I still think there's something illegal/out of spec being done with the way this mod is either handling the swapchain or something else, and I have a feeling that it has something to do with the reason the frames are rendered out of order.
I don't know enough vulkan to fix this though :(
afaik RADV has always had issues with the swapchain with this mod, unfortunately imho Swapchain/V-Sync in Vulkan sucks as it difficult to debug when issues like this manifest
I also have a stutter V-Sync bug, however that's Nvidia specific and is likely unrelated: (Found a fix for it but wont bother releasing a PR unless its a common problem)
If Switchable graphics is changing the GPU, that is the most likely cause imho as VulkanMod only loads the selected GPU once and cannot reload it. (As it cannot sort or switch between multiple GPUs and can only do one at a time)
By default, VulkanMod loads and Selects the first GPU it finds that is a Discrete GPU and supports Vulkan, so if Switchable Graphics unloads it and is inaccessible, the mod then tries to send the frame to it and fails, which could explain the crash if that's the case.
It should not be caused by just the iGPU driver, I have the same specs (minus eGPU, running Arch) and the mod works (with minor chunk seethrough bugs expected) fine at around 60 fps (probably some issue with the iGPU still, but working fine).
In that case it looks like I was wrong and Switchable Graphics works OK, sorry about that just wasn't 100% sure switching the GPU like that works correctly with this mod.
The logs don't give much information as VK_ERROR_DEVICE_LOST is a very generic error and can mean a number of different things and can be a massive pain to trouble shoot.
What might work is using vkconfig.exe from the VulkanSDK which allows use of injecting Validation layers when running VulkanMod which may give more information. (Sorry for being Unhelpful)
What might also help is using debug flags RADV_DEBUG=nocompute or nofastclears or syncshaders, in case it somehow corrects the issue or changed the nature of the crash which may give useful information. However I can't test RADV itself as I don't have an AMD GPU
What might also help is using debug flags RADV_DEBUG=nocompute or nofastclears or syncshaders, in case it somehow corrects the issue or changed the nature of the crash which may give useful information. However I can't test RADV itself as I don't have an AMD GPU
RADV_DEBUG=hang (which is sync shaders with hang protection) still causes hangs, vulkanmod is simply written that well
Can verify that the same happens for me, think it's a Linux issue in general because I have Intel i7 11700k and AMD Radeon RX 6700 with Mesa drivers in a custom-built desktop so different manufacturer for both CPU and GPU
EDIT: Forgot to mention that it only happens if I join a world or server
Also turning vsync on with unlimited max framerate fixes it for some reason?

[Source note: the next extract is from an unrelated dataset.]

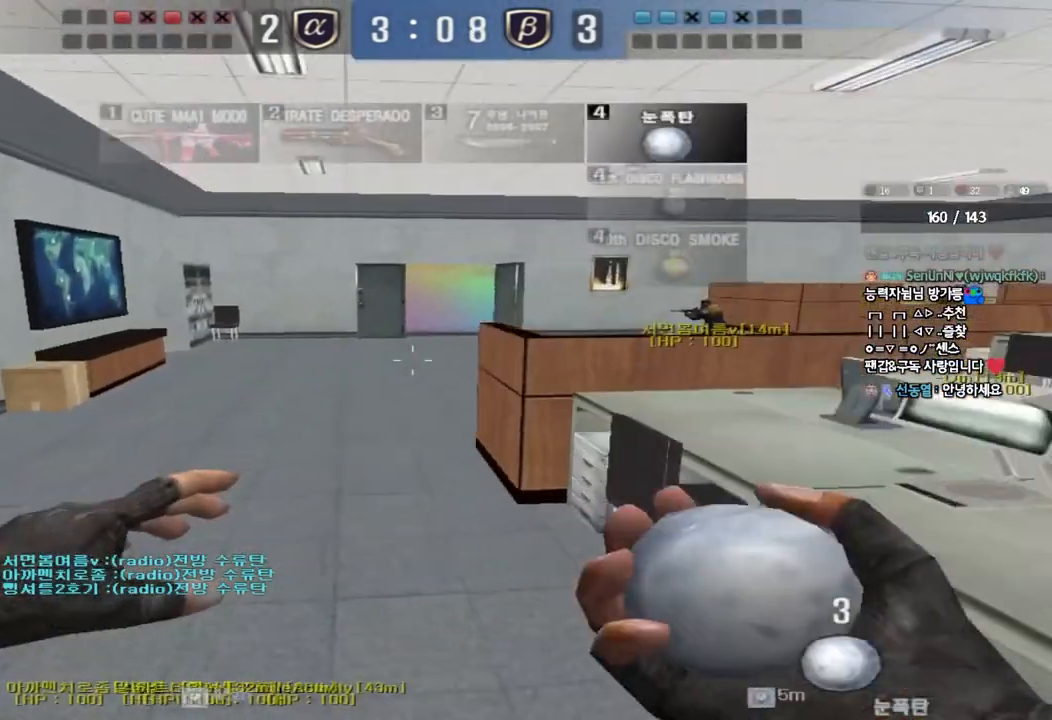
{"keys": ["d", "tab", "w"], "events": [[100, "tab", "down"], [367, "d", "down"], [367, "w", "down"]]}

Can verify that the same happens for me, think it's a Linux issue in general because I have Intel i7 11700k and AMD Radeon RX 6700 with Mesa drivers in a custom-built desktop so different manufacturer for both CPU and GPU
EDIT: Forgot to mention that it only happens if I join a world or server Also turning vsync on with unlimited max framerate fixes it for some reason?
yes, all of this is known, and it's a (probably) swapchain bug
vulkanmod (still) can't handle > 2 swapchain images (causing hangs and crashes), and presents them in the wrong order as well!
let me be very clear here, none of this is a driver issue, it's an issue with vulkanmod not respecting the vulkan spec
@Attemial not sure if this matters that much, but are you running under Wayland too?
Just out of curiosity, does this issue also occur with any other Nvidia drivers on Linux, or is it just RADV only?
If it is in fact RADV specific, does this bug also occur with any other AMD Drivers in Linux (e.g. AMDVLK or the Official drivers),
(Just to rule out with 100% certainty if it is in fact driver related or not)
Might open a new PR that seems to fix an Nvidia specific odd issue with V-Sync Fullscreen that I have run into, just in case it somehow magically fixes this issue. However that's unlikely as I am using Win10, and it isn't a issue that has been reported AFAIK, and happens in Fullscreen only, so I may just be using a Buggy Driver.
This is the PR in question in case if it actually does anything to fix this issue, if it doesn't please ignore me (As it is likely a separate bug)
I can confirm this issue, my game first started rendering out of order before everything locked up. Using AMD integrated graphics
As #180